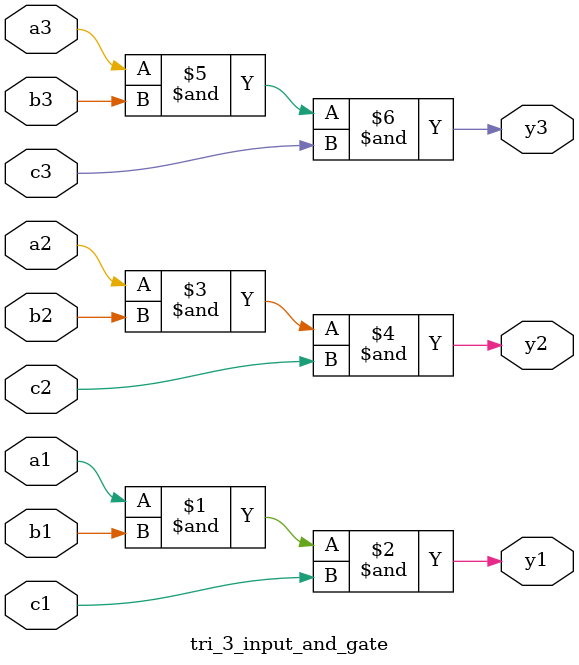
<source format=v>
`timescale 1ns / 1ps

module tri_3_input_and_gate#(parameter DELAY = 10)(
    input wire a1,b1,c1,a2,b2,c2,a3,b3,c3,
    output wire y1,y2,y3
    );
    
    and #DELAY (y1,a1,b1,c1);
    and #DELAY (y2,a2,b2,c2);
    and #DELAY (y3,a3,b3,c3);
    
endmodule

</source>
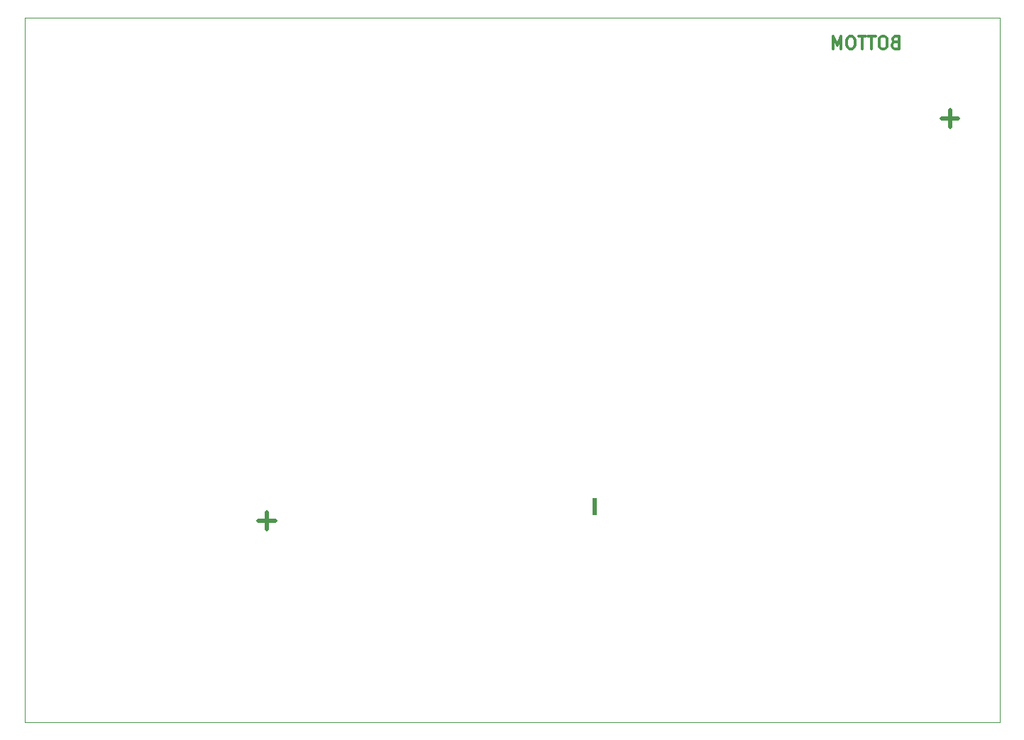
<source format=gbr>
%TF.GenerationSoftware,KiCad,Pcbnew,(6.0.0)*%
%TF.CreationDate,2022-01-24T11:23:06-03:00*%
%TF.ProjectId,HLI-M,484c492d-4d2e-46b6-9963-61645f706362,rev?*%
%TF.SameCoordinates,Original*%
%TF.FileFunction,Legend,Bot*%
%TF.FilePolarity,Positive*%
%FSLAX46Y46*%
G04 Gerber Fmt 4.6, Leading zero omitted, Abs format (unit mm)*
G04 Created by KiCad (PCBNEW (6.0.0)) date 2022-01-24 11:23:06*
%MOMM*%
%LPD*%
G01*
G04 APERTURE LIST*
%ADD10C,0.500000*%
%TA.AperFunction,Profile*%
%ADD11C,0.050000*%
%TD*%
%ADD12C,0.300000*%
%ADD13R,0.600000X2.100000*%
G04 APERTURE END LIST*
D10*
X181500000Y-41500000D02*
X179500000Y-41500000D01*
X180500000Y-40500000D02*
X180500000Y-42500000D01*
X100000000Y-89500000D02*
X98000000Y-89500000D01*
X99000000Y-88500000D02*
X99000000Y-90500000D01*
D11*
X186436000Y-113538000D02*
X186436000Y-29500000D01*
X70104000Y-29500000D02*
X70104000Y-113538000D01*
X186436000Y-29500000D02*
X70104000Y-29500000D01*
X70104000Y-113538000D02*
X186436000Y-113538000D01*
D12*
X173964285Y-32392857D02*
X173750000Y-32464285D01*
X173678571Y-32535714D01*
X173607142Y-32678571D01*
X173607142Y-32892857D01*
X173678571Y-33035714D01*
X173750000Y-33107142D01*
X173892857Y-33178571D01*
X174464285Y-33178571D01*
X174464285Y-31678571D01*
X173964285Y-31678571D01*
X173821428Y-31750000D01*
X173750000Y-31821428D01*
X173678571Y-31964285D01*
X173678571Y-32107142D01*
X173750000Y-32250000D01*
X173821428Y-32321428D01*
X173964285Y-32392857D01*
X174464285Y-32392857D01*
X172678571Y-31678571D02*
X172392857Y-31678571D01*
X172250000Y-31750000D01*
X172107142Y-31892857D01*
X172035714Y-32178571D01*
X172035714Y-32678571D01*
X172107142Y-32964285D01*
X172250000Y-33107142D01*
X172392857Y-33178571D01*
X172678571Y-33178571D01*
X172821428Y-33107142D01*
X172964285Y-32964285D01*
X173035714Y-32678571D01*
X173035714Y-32178571D01*
X172964285Y-31892857D01*
X172821428Y-31750000D01*
X172678571Y-31678571D01*
X171607142Y-31678571D02*
X170750000Y-31678571D01*
X171178571Y-33178571D02*
X171178571Y-31678571D01*
X170464285Y-31678571D02*
X169607142Y-31678571D01*
X170035714Y-33178571D02*
X170035714Y-31678571D01*
X168821428Y-31678571D02*
X168535714Y-31678571D01*
X168392857Y-31750000D01*
X168250000Y-31892857D01*
X168178571Y-32178571D01*
X168178571Y-32678571D01*
X168250000Y-32964285D01*
X168392857Y-33107142D01*
X168535714Y-33178571D01*
X168821428Y-33178571D01*
X168964285Y-33107142D01*
X169107142Y-32964285D01*
X169178571Y-32678571D01*
X169178571Y-32178571D01*
X169107142Y-31892857D01*
X168964285Y-31750000D01*
X168821428Y-31678571D01*
X167535714Y-33178571D02*
X167535714Y-31678571D01*
X167035714Y-32750000D01*
X166535714Y-31678571D01*
X166535714Y-33178571D01*
D13*
%TO.C,Y1*%
X138130700Y-87788300D03*
%TD*%
M02*

</source>
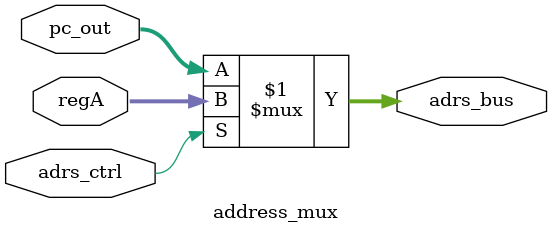
<source format=v>
module address_mux(regA, pc_out, adrs_ctrl, adrs_bus);

input [15:0] regA;
input [15:0] pc_out;
input adrs_ctrl;
output [15:0] adrs_bus;

assign adrs_bus = (adrs_ctrl)? regA : pc_out ;

endmodule
</source>
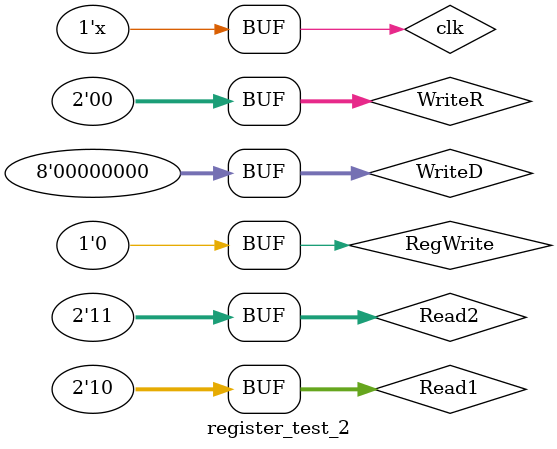
<source format=v>
`timescale 1ns / 1ps


module register_test_2;

	// Inputs
	reg clk;
	reg RegWrite;
	reg [1:0] Read1;
	reg [1:0] Read2;
	reg [1:0] WriteR;
	reg [7:0] WriteD;

	// Outputs
	wire [7:0] ReadD1;
	wire [7:0] ReadD2;

	// Instantiate the Unit Under Test (UUT)
	register uut (
		.clk(clk), 
		.RegWrite(RegWrite), 
		.Read1(Read1), 
		.Read2(Read2), 
		.WriteR(WriteR), 
		.WriteD(WriteD), 
		.ReadD1(ReadD1), 
		.ReadD2(ReadD2)
	);

   always #10 clk = ~clk;
	
	initial begin
		// Initialize Inputs
		clk = 0;
		RegWrite = 0;
		Read1 = 0;
		Read2 = 0;
		WriteR = 0;
		WriteD = 0;

		// Wait 100 ns for global reset to finish
		#100;
		// Add stimulus here

	   RegWrite = 1;
		Read1 = 0;
		Read2 = 0;
		WriteR = 2'b00;
		WriteD = 8'hAA;
		#100
		
		RegWrite = 1;
		Read1 = 0;
		Read2 = 0;
		WriteR = 2'b01;
		WriteD = 8'hFF;
		#100
		
		RegWrite = 1;
		Read1 = 0;
		Read2 = 0;
		WriteR = 2'b10;
		WriteD = 8'h11;
		#100
		
		RegWrite = 1;
		Read1 = 0;
		Read2 = 0;
		WriteR = 2'b11;
		WriteD = 8'hAB;
		#100
		
		RegWrite = 0;
		Read1 = 2'b00;
		Read2 = 2'b01;
		WriteR = 0;
		WriteD = 0;
		#100
		
		RegWrite = 0;
		Read1 = 2'b10;
		Read2 = 2'b11;
		WriteR = 0;
		WriteD = 0;
		

	end
      
endmodule


</source>
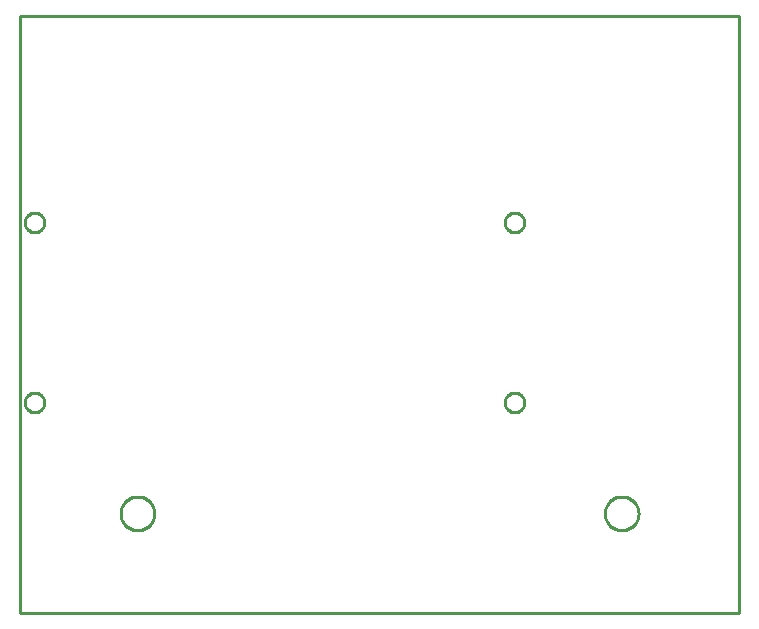
<source format=gbr>
G04 EAGLE Gerber X2 export*
%TF.Part,Single*%
%TF.FileFunction,Profile,NP*%
%TF.FilePolarity,Positive*%
%TF.GenerationSoftware,Autodesk,EAGLE,9.1.3*%
%TF.CreationDate,2020-03-28T12:55:41Z*%
G75*
%MOMM*%
%FSLAX34Y34*%
%LPD*%
%AMOC8*
5,1,8,0,0,1.08239X$1,22.5*%
G01*
%ADD10C,0.254000*%


D10*
X0Y0D02*
X609400Y0D01*
X609400Y504700D01*
X0Y504700D01*
X0Y0D01*
X114050Y83391D02*
X113977Y82376D01*
X113833Y81368D01*
X113616Y80374D01*
X113329Y79397D01*
X112974Y78443D01*
X112551Y77517D01*
X112063Y76624D01*
X111513Y75768D01*
X110903Y74953D01*
X110236Y74184D01*
X109516Y73464D01*
X108747Y72797D01*
X107932Y72187D01*
X107076Y71637D01*
X106183Y71149D01*
X105257Y70726D01*
X104303Y70371D01*
X103326Y70084D01*
X102332Y69867D01*
X101324Y69723D01*
X100309Y69650D01*
X99291Y69650D01*
X98276Y69723D01*
X97268Y69867D01*
X96274Y70084D01*
X95297Y70371D01*
X94343Y70726D01*
X93417Y71149D01*
X92524Y71637D01*
X91668Y72187D01*
X90853Y72797D01*
X90084Y73464D01*
X89364Y74184D01*
X88697Y74953D01*
X88087Y75768D01*
X87537Y76624D01*
X87049Y77517D01*
X86626Y78443D01*
X86271Y79397D01*
X85984Y80374D01*
X85767Y81368D01*
X85623Y82376D01*
X85550Y83391D01*
X85550Y84409D01*
X85623Y85424D01*
X85767Y86432D01*
X85984Y87426D01*
X86271Y88403D01*
X86626Y89357D01*
X87049Y90283D01*
X87537Y91176D01*
X88087Y92032D01*
X88697Y92847D01*
X89364Y93616D01*
X90084Y94336D01*
X90853Y95003D01*
X91668Y95613D01*
X92524Y96163D01*
X93417Y96651D01*
X94343Y97074D01*
X95297Y97429D01*
X96274Y97716D01*
X97268Y97933D01*
X98276Y98077D01*
X99291Y98150D01*
X100309Y98150D01*
X101324Y98077D01*
X102332Y97933D01*
X103326Y97716D01*
X104303Y97429D01*
X105257Y97074D01*
X106183Y96651D01*
X107076Y96163D01*
X107932Y95613D01*
X108747Y95003D01*
X109516Y94336D01*
X110236Y93616D01*
X110903Y92847D01*
X111513Y92032D01*
X112063Y91176D01*
X112551Y90283D01*
X112974Y89357D01*
X113329Y88403D01*
X113616Y87426D01*
X113833Y86432D01*
X113977Y85424D01*
X114050Y84409D01*
X114050Y83391D01*
X524050Y83391D02*
X523977Y82376D01*
X523833Y81368D01*
X523616Y80374D01*
X523329Y79397D01*
X522974Y78443D01*
X522551Y77517D01*
X522063Y76624D01*
X521513Y75768D01*
X520903Y74953D01*
X520236Y74184D01*
X519516Y73464D01*
X518747Y72797D01*
X517932Y72187D01*
X517076Y71637D01*
X516183Y71149D01*
X515257Y70726D01*
X514303Y70371D01*
X513326Y70084D01*
X512332Y69867D01*
X511324Y69723D01*
X510309Y69650D01*
X509291Y69650D01*
X508276Y69723D01*
X507268Y69867D01*
X506274Y70084D01*
X505297Y70371D01*
X504343Y70726D01*
X503417Y71149D01*
X502524Y71637D01*
X501668Y72187D01*
X500853Y72797D01*
X500084Y73464D01*
X499364Y74184D01*
X498697Y74953D01*
X498087Y75768D01*
X497537Y76624D01*
X497049Y77517D01*
X496626Y78443D01*
X496271Y79397D01*
X495984Y80374D01*
X495767Y81368D01*
X495623Y82376D01*
X495550Y83391D01*
X495550Y84409D01*
X495623Y85424D01*
X495767Y86432D01*
X495984Y87426D01*
X496271Y88403D01*
X496626Y89357D01*
X497049Y90283D01*
X497537Y91176D01*
X498087Y92032D01*
X498697Y92847D01*
X499364Y93616D01*
X500084Y94336D01*
X500853Y95003D01*
X501668Y95613D01*
X502524Y96163D01*
X503417Y96651D01*
X504343Y97074D01*
X505297Y97429D01*
X506274Y97716D01*
X507268Y97933D01*
X508276Y98077D01*
X509291Y98150D01*
X510309Y98150D01*
X511324Y98077D01*
X512332Y97933D01*
X513326Y97716D01*
X514303Y97429D01*
X515257Y97074D01*
X516183Y96651D01*
X517076Y96163D01*
X517932Y95613D01*
X518747Y95003D01*
X519516Y94336D01*
X520236Y93616D01*
X520903Y92847D01*
X521513Y92032D01*
X522063Y91176D01*
X522551Y90283D01*
X522974Y89357D01*
X523329Y88403D01*
X523616Y87426D01*
X523833Y86432D01*
X523977Y85424D01*
X524050Y84409D01*
X524050Y83391D01*
X12294Y321945D02*
X11487Y322025D01*
X10692Y322183D01*
X9916Y322418D01*
X9166Y322729D01*
X8451Y323111D01*
X7777Y323562D01*
X7150Y324076D01*
X6576Y324650D01*
X6062Y325277D01*
X5611Y325951D01*
X5229Y326666D01*
X4918Y327416D01*
X4683Y328192D01*
X4525Y328987D01*
X4445Y329794D01*
X4445Y330606D01*
X4525Y331413D01*
X4683Y332208D01*
X4918Y332984D01*
X5229Y333734D01*
X5611Y334449D01*
X6062Y335123D01*
X6576Y335750D01*
X7150Y336324D01*
X7777Y336838D01*
X8451Y337289D01*
X9166Y337671D01*
X9916Y337982D01*
X10692Y338217D01*
X11487Y338376D01*
X12294Y338455D01*
X13106Y338455D01*
X13913Y338376D01*
X14708Y338217D01*
X15484Y337982D01*
X16234Y337671D01*
X16949Y337289D01*
X17623Y336838D01*
X18250Y336324D01*
X18824Y335750D01*
X19338Y335123D01*
X19789Y334449D01*
X20171Y333734D01*
X20482Y332984D01*
X20717Y332208D01*
X20876Y331413D01*
X20955Y330606D01*
X20955Y329794D01*
X20876Y328987D01*
X20717Y328192D01*
X20482Y327416D01*
X20171Y326666D01*
X19789Y325951D01*
X19338Y325277D01*
X18824Y324650D01*
X18250Y324076D01*
X17623Y323562D01*
X16949Y323111D01*
X16234Y322729D01*
X15484Y322418D01*
X14708Y322183D01*
X13913Y322025D01*
X13106Y321945D01*
X12294Y321945D01*
X12294Y169545D02*
X11487Y169625D01*
X10692Y169783D01*
X9916Y170018D01*
X9166Y170329D01*
X8451Y170711D01*
X7777Y171162D01*
X7150Y171676D01*
X6576Y172250D01*
X6062Y172877D01*
X5611Y173551D01*
X5229Y174266D01*
X4918Y175016D01*
X4683Y175792D01*
X4525Y176587D01*
X4445Y177394D01*
X4445Y178206D01*
X4525Y179013D01*
X4683Y179808D01*
X4918Y180584D01*
X5229Y181334D01*
X5611Y182049D01*
X6062Y182723D01*
X6576Y183350D01*
X7150Y183924D01*
X7777Y184438D01*
X8451Y184889D01*
X9166Y185271D01*
X9916Y185582D01*
X10692Y185817D01*
X11487Y185976D01*
X12294Y186055D01*
X13106Y186055D01*
X13913Y185976D01*
X14708Y185817D01*
X15484Y185582D01*
X16234Y185271D01*
X16949Y184889D01*
X17623Y184438D01*
X18250Y183924D01*
X18824Y183350D01*
X19338Y182723D01*
X19789Y182049D01*
X20171Y181334D01*
X20482Y180584D01*
X20717Y179808D01*
X20876Y179013D01*
X20955Y178206D01*
X20955Y177394D01*
X20876Y176587D01*
X20717Y175792D01*
X20482Y175016D01*
X20171Y174266D01*
X19789Y173551D01*
X19338Y172877D01*
X18824Y172250D01*
X18250Y171676D01*
X17623Y171162D01*
X16949Y170711D01*
X16234Y170329D01*
X15484Y170018D01*
X14708Y169783D01*
X13913Y169625D01*
X13106Y169545D01*
X12294Y169545D01*
X418694Y169545D02*
X417887Y169625D01*
X417092Y169783D01*
X416316Y170018D01*
X415566Y170329D01*
X414851Y170711D01*
X414177Y171162D01*
X413550Y171676D01*
X412976Y172250D01*
X412462Y172877D01*
X412011Y173551D01*
X411629Y174266D01*
X411318Y175016D01*
X411083Y175792D01*
X410925Y176587D01*
X410845Y177394D01*
X410845Y178206D01*
X410925Y179013D01*
X411083Y179808D01*
X411318Y180584D01*
X411629Y181334D01*
X412011Y182049D01*
X412462Y182723D01*
X412976Y183350D01*
X413550Y183924D01*
X414177Y184438D01*
X414851Y184889D01*
X415566Y185271D01*
X416316Y185582D01*
X417092Y185817D01*
X417887Y185976D01*
X418694Y186055D01*
X419506Y186055D01*
X420313Y185976D01*
X421108Y185817D01*
X421884Y185582D01*
X422634Y185271D01*
X423349Y184889D01*
X424023Y184438D01*
X424650Y183924D01*
X425224Y183350D01*
X425738Y182723D01*
X426189Y182049D01*
X426571Y181334D01*
X426882Y180584D01*
X427117Y179808D01*
X427276Y179013D01*
X427355Y178206D01*
X427355Y177394D01*
X427276Y176587D01*
X427117Y175792D01*
X426882Y175016D01*
X426571Y174266D01*
X426189Y173551D01*
X425738Y172877D01*
X425224Y172250D01*
X424650Y171676D01*
X424023Y171162D01*
X423349Y170711D01*
X422634Y170329D01*
X421884Y170018D01*
X421108Y169783D01*
X420313Y169625D01*
X419506Y169545D01*
X418694Y169545D01*
X418694Y321945D02*
X417887Y322025D01*
X417092Y322183D01*
X416316Y322418D01*
X415566Y322729D01*
X414851Y323111D01*
X414177Y323562D01*
X413550Y324076D01*
X412976Y324650D01*
X412462Y325277D01*
X412011Y325951D01*
X411629Y326666D01*
X411318Y327416D01*
X411083Y328192D01*
X410925Y328987D01*
X410845Y329794D01*
X410845Y330606D01*
X410925Y331413D01*
X411083Y332208D01*
X411318Y332984D01*
X411629Y333734D01*
X412011Y334449D01*
X412462Y335123D01*
X412976Y335750D01*
X413550Y336324D01*
X414177Y336838D01*
X414851Y337289D01*
X415566Y337671D01*
X416316Y337982D01*
X417092Y338217D01*
X417887Y338376D01*
X418694Y338455D01*
X419506Y338455D01*
X420313Y338376D01*
X421108Y338217D01*
X421884Y337982D01*
X422634Y337671D01*
X423349Y337289D01*
X424023Y336838D01*
X424650Y336324D01*
X425224Y335750D01*
X425738Y335123D01*
X426189Y334449D01*
X426571Y333734D01*
X426882Y332984D01*
X427117Y332208D01*
X427276Y331413D01*
X427355Y330606D01*
X427355Y329794D01*
X427276Y328987D01*
X427117Y328192D01*
X426882Y327416D01*
X426571Y326666D01*
X426189Y325951D01*
X425738Y325277D01*
X425224Y324650D01*
X424650Y324076D01*
X424023Y323562D01*
X423349Y323111D01*
X422634Y322729D01*
X421884Y322418D01*
X421108Y322183D01*
X420313Y322025D01*
X419506Y321945D01*
X418694Y321945D01*
M02*

</source>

++++++++++

*INSTRUCTION*:
Start with the line above that contains "X12294Y169545D02*" and end with the line that contains "X4445Y177394D01*". Write out those lines exactly, and only those.

*REPLY TO THE EXERCISE*:
X12294Y169545D02*
X11487Y169625D01*
X10692Y169783D01*
X9916Y170018D01*
X9166Y170329D01*
X8451Y170711D01*
X7777Y171162D01*
X7150Y171676D01*
X6576Y172250D01*
X6062Y172877D01*
X5611Y173551D01*
X5229Y174266D01*
X4918Y175016D01*
X4683Y175792D01*
X4525Y176587D01*
X4445Y177394D01*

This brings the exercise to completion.